WHAT THE EXERCISE ASKS
Pull out every line in the data below that contains the word "altitude", copying each one. Treat uppercase and lowercase letters as different.

•••

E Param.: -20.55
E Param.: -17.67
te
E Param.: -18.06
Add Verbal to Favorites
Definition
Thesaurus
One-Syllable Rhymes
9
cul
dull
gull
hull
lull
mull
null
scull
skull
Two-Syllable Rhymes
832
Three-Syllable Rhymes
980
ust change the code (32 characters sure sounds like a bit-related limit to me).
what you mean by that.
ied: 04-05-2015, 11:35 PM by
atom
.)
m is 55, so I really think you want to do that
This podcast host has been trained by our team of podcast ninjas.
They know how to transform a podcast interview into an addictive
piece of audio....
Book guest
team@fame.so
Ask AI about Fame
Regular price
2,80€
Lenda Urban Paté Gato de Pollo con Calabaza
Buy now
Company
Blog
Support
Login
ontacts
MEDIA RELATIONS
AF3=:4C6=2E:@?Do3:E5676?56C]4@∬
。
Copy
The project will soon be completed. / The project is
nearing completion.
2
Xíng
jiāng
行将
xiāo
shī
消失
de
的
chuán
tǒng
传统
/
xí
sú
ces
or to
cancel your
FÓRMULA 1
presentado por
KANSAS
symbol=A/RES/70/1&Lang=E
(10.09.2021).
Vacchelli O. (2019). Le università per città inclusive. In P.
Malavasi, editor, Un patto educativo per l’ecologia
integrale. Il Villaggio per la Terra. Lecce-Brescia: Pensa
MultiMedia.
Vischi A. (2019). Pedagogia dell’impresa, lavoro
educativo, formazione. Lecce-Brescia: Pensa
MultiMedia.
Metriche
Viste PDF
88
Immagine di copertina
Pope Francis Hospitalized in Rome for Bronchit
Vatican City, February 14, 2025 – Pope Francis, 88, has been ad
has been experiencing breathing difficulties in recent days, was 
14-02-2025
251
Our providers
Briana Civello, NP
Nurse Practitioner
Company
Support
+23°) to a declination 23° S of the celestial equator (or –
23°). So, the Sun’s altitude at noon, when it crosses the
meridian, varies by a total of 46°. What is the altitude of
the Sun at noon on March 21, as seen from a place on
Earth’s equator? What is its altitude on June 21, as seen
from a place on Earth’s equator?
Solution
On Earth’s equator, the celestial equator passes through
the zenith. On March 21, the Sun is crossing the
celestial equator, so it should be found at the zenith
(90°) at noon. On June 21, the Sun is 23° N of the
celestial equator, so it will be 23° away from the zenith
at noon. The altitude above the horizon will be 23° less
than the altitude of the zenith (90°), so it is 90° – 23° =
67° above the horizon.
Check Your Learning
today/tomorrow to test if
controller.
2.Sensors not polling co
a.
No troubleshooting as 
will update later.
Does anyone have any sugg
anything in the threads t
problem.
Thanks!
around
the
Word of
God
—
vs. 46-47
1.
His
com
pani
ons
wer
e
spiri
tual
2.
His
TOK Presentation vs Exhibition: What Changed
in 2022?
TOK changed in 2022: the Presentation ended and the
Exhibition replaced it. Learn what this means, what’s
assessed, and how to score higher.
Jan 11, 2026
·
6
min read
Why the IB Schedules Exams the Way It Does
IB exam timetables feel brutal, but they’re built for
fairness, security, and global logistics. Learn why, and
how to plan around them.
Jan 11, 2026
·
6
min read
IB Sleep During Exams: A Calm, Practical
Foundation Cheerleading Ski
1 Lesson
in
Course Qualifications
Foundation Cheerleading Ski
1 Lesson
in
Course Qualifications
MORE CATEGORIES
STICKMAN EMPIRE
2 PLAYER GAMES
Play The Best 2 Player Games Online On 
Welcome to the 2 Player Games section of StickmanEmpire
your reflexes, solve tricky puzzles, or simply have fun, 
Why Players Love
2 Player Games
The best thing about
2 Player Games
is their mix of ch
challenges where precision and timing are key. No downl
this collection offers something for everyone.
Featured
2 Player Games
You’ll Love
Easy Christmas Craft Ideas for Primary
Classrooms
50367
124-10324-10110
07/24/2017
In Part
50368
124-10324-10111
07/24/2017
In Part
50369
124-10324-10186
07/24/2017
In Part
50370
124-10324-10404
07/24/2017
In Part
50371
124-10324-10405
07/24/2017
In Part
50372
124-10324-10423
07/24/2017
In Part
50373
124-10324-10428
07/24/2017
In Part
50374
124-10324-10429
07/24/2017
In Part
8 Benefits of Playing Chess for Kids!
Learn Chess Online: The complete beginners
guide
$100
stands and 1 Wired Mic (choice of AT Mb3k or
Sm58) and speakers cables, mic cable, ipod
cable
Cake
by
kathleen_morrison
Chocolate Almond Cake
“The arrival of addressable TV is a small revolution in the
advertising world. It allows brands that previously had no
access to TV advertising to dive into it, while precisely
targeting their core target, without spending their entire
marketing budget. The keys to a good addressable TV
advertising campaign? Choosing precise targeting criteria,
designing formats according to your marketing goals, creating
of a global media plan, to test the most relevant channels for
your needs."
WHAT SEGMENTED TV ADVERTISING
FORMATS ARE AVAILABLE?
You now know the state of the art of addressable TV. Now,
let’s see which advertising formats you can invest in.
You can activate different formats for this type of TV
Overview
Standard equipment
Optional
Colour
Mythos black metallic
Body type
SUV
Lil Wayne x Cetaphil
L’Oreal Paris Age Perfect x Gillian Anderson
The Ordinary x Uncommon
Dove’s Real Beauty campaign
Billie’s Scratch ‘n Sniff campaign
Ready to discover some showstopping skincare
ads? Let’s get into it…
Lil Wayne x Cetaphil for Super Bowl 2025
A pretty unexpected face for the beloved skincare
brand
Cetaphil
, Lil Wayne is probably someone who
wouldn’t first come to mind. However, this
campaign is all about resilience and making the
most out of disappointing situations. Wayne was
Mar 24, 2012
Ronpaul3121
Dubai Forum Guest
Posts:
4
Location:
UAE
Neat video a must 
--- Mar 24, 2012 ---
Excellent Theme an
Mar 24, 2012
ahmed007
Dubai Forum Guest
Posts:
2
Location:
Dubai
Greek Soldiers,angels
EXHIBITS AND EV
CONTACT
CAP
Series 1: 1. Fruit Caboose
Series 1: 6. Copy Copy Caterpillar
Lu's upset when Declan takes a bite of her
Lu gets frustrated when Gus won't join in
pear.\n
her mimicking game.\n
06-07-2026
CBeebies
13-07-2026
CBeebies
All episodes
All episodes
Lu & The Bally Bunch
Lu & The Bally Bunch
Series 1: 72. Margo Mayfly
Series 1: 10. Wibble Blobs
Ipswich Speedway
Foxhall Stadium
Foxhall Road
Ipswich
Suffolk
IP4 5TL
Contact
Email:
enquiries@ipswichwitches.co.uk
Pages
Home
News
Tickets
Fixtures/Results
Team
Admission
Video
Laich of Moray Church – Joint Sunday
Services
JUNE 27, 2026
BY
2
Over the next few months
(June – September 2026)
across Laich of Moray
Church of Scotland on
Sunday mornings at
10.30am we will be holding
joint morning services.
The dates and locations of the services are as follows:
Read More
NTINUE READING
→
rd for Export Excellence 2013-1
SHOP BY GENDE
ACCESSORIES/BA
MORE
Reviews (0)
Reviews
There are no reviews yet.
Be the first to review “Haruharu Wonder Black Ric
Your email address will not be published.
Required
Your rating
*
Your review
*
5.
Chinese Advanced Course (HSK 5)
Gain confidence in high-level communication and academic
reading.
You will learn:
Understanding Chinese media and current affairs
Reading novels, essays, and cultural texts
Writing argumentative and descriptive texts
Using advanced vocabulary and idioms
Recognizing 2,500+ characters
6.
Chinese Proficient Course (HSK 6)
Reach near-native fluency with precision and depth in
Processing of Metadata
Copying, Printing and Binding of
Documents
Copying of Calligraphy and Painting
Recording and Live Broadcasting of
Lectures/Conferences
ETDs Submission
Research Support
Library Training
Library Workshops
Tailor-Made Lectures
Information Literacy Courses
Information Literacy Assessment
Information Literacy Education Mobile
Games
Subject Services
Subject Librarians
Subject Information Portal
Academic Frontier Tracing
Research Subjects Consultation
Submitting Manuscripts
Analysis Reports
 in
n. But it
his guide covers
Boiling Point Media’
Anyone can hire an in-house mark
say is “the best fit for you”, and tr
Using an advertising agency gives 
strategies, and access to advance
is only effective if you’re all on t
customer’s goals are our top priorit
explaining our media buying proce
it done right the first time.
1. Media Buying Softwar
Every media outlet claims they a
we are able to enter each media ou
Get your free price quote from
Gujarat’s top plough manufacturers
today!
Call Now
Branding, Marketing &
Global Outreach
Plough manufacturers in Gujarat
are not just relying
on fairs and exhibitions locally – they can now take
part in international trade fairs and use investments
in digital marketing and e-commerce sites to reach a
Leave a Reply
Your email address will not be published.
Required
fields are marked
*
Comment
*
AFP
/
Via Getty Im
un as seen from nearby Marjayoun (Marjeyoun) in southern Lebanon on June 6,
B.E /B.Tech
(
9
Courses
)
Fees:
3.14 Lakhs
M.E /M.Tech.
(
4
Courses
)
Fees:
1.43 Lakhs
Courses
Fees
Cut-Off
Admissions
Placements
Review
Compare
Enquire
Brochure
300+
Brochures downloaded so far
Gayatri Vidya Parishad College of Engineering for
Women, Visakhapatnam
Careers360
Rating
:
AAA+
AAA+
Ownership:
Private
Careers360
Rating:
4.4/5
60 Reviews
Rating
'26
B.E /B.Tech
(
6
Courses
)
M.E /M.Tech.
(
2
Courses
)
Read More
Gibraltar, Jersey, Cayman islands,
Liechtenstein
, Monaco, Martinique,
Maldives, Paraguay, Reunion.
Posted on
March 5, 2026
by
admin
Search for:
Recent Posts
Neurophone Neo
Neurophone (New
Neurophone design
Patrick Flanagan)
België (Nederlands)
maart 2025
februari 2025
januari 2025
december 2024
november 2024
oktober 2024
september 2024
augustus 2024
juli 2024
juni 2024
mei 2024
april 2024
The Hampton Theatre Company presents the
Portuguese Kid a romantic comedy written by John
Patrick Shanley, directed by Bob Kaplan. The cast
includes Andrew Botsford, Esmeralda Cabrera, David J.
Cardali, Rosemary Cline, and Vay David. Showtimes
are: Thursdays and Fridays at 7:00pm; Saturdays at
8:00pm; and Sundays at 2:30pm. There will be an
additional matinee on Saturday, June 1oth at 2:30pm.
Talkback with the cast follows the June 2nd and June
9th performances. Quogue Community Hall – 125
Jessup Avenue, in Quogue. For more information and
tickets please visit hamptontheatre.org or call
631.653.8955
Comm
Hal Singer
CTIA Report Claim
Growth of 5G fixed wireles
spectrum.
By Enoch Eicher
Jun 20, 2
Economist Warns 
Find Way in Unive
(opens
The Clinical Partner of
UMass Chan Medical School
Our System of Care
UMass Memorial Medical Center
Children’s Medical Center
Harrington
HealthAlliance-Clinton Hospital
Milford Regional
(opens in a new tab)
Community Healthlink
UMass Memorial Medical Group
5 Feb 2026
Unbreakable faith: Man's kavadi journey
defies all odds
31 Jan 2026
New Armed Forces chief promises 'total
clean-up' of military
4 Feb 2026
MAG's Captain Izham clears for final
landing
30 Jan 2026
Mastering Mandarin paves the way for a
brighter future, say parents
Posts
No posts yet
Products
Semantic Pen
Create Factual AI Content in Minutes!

•••

RESPONSE BOX
23°). So, the Sun’s altitude at noon, when it crosses the
meridian, varies by a total of 46°. What is the altitude of
Earth’s equator? What is its altitude on June 21, as seen
at noon. The altitude above the horizon will be 23° less
than the altitude of the zenith (90°), so it is 90° – 23° =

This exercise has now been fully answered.